- _Brief_
Copy, word for word, the lines below from the one containing "nose: (513, 157)" up to and including the one containing "right front paw: (483, 553)", with pictures left out.

*** Dataset records ***

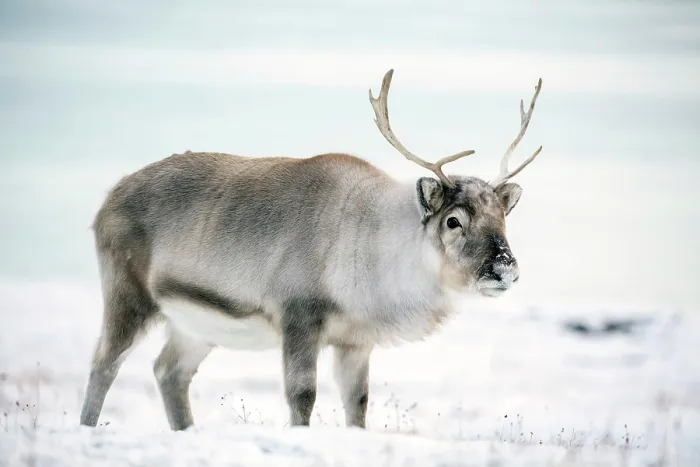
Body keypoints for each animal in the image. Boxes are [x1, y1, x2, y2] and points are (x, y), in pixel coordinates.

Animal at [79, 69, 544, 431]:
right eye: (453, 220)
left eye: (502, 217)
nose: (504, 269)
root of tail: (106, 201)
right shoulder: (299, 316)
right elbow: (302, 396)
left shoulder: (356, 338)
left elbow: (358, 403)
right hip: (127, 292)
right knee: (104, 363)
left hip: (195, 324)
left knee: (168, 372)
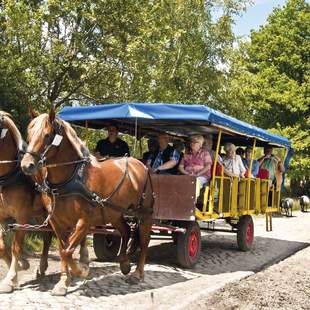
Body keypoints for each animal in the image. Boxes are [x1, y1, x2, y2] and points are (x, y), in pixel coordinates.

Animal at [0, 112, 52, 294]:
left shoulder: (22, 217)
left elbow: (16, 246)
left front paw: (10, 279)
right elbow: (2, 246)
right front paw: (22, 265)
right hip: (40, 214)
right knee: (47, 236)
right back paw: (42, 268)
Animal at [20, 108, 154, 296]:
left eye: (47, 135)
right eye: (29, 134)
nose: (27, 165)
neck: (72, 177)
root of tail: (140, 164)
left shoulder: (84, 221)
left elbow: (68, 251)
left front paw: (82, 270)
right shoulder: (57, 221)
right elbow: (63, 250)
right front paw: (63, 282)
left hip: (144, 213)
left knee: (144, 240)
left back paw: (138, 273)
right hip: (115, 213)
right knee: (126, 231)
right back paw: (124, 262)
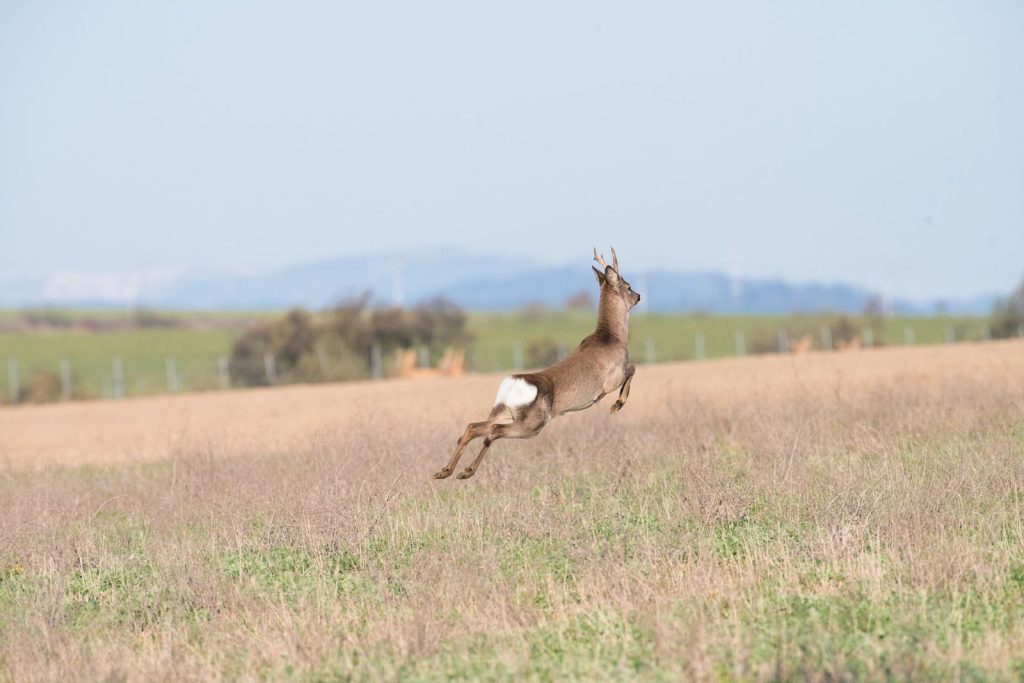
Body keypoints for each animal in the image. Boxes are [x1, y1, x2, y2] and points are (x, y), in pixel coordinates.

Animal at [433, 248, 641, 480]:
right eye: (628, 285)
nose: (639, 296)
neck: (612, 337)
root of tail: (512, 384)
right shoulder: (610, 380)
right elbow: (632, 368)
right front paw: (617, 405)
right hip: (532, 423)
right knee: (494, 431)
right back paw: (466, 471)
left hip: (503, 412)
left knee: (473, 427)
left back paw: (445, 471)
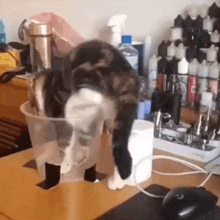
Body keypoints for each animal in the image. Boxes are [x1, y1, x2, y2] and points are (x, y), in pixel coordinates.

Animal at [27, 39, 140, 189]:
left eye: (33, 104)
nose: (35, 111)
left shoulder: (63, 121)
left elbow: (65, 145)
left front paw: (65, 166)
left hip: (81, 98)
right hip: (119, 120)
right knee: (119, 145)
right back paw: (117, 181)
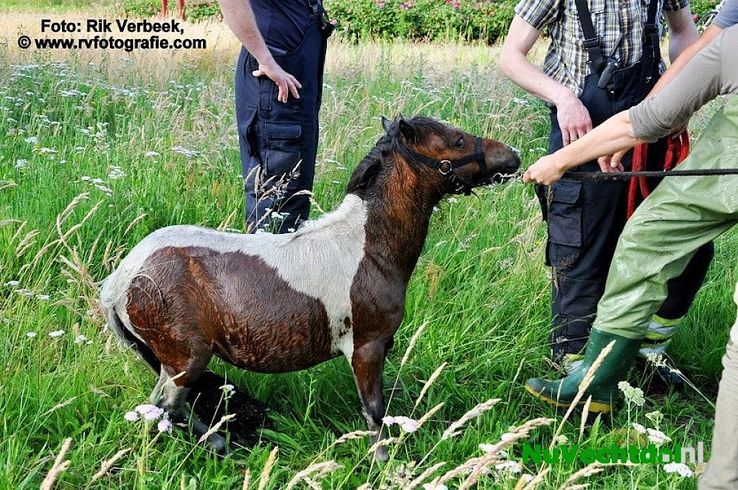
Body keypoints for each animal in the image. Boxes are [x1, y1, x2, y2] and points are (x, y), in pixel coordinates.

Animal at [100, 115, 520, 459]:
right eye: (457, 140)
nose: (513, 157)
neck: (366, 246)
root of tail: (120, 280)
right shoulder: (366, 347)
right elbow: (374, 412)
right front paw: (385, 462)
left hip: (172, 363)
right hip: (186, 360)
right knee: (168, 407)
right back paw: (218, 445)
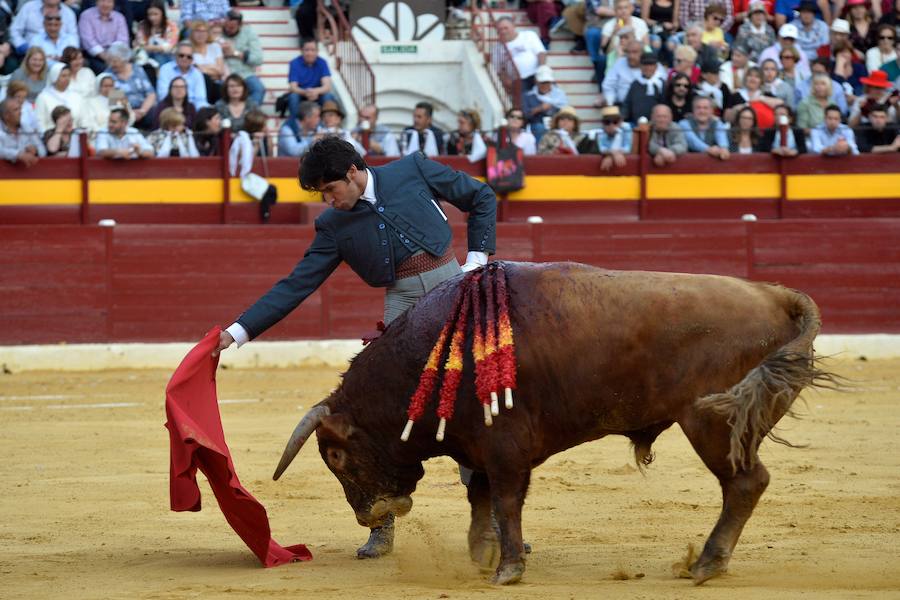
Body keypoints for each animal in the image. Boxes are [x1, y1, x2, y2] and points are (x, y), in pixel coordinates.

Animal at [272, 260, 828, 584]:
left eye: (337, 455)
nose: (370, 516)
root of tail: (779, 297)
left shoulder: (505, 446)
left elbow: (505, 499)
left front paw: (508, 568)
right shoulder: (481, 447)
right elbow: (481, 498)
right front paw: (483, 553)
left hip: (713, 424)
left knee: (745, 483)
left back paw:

*** End of Dataset records ***

- _Response to this exercise_
nose: (513, 157)
neck: (366, 246)
root of tail: (120, 280)
right shoulder: (366, 347)
right elbow: (374, 412)
right front paw: (385, 462)
left hip: (172, 363)
right hip: (186, 360)
right knee: (168, 407)
right back paw: (218, 445)
Body keypoints for each animal in the image. Boxes are [x1, y1, x2, y2] and points are (x, y), in pixel coordinates.

Animal at [272, 260, 828, 584]:
left eye: (337, 455)
nose: (370, 516)
root of tail: (779, 297)
left shoulder: (505, 446)
left elbow: (505, 499)
left front paw: (508, 568)
right shoulder: (481, 447)
right elbow: (481, 498)
right front paw: (483, 553)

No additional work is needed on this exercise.